Harper Collins, 2015
Nick and Dara are sisters and best friends. Or they were. Ever since they were in a car accident together that Nick can barely remember, they haven't been speaking. Their family is disintegrating, it was before the accident, and their relationships with Parker, Nick's other best friend and Dara's ex, hang in an uncomfortable limbo. It's time for the ordeal of making peace and moving on.

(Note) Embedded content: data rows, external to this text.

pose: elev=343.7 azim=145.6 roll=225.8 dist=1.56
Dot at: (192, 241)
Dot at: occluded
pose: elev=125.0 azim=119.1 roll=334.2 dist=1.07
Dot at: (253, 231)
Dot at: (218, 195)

This is a book that demands to be read multiple times, for reasons that aren't limited to not wanting it to end, and that would be wrong to attempt to adequately explain in a review. Fair warning. The timeline is confusing (though mostly intentionally, I think), and the non-linear narrative is often best experienced without trying to fit it all together. The same goes for the genre vibe. Are we in a serious, contemporary, contemplative YA novel about dealing with family tragedy and personal identity? Or an escapist thriller of the sort where teenagers go around local law enforcement to solve kidnappings single-handedly? I personally enjoy all the elements the book incorporates, but I could see the suddenness of the switches messing with a lot of readers' accustomed settings of suspension of disbelief.

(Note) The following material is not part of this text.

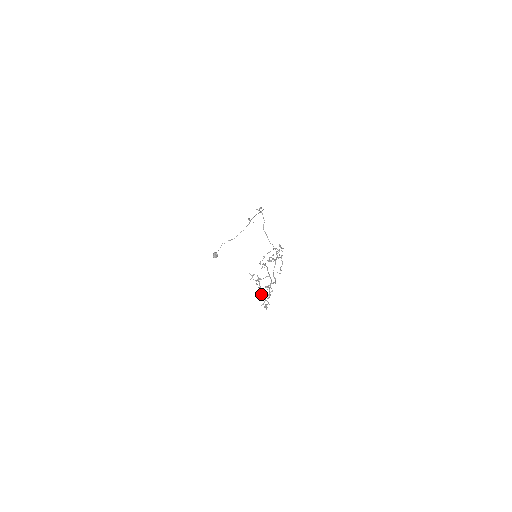
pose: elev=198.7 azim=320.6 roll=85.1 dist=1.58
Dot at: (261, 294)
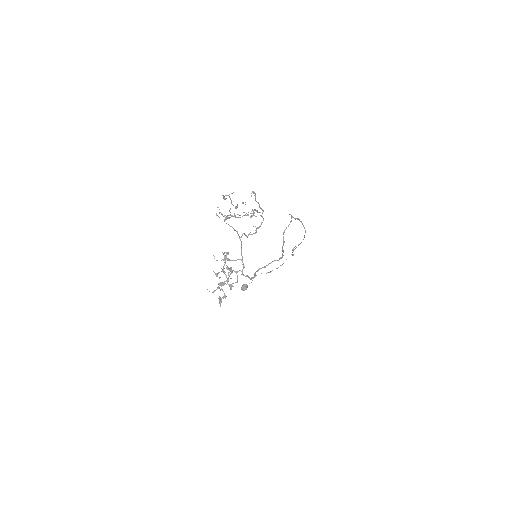
Dot at: occluded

Relax into the ride, and it's a good one. Lauren Oliver is one of those rarest of authors who can make each individual scene vivid and moody enough to be compelling even without readily discernable continuity and direction. The warring feelings of love and competition between the sisters and the insecurities that come between them are lifelike, sad, and beautifully fair, and the thriller ending sequence gets the heart pumping. All those disjointed glimpses of time are building to something. Promise.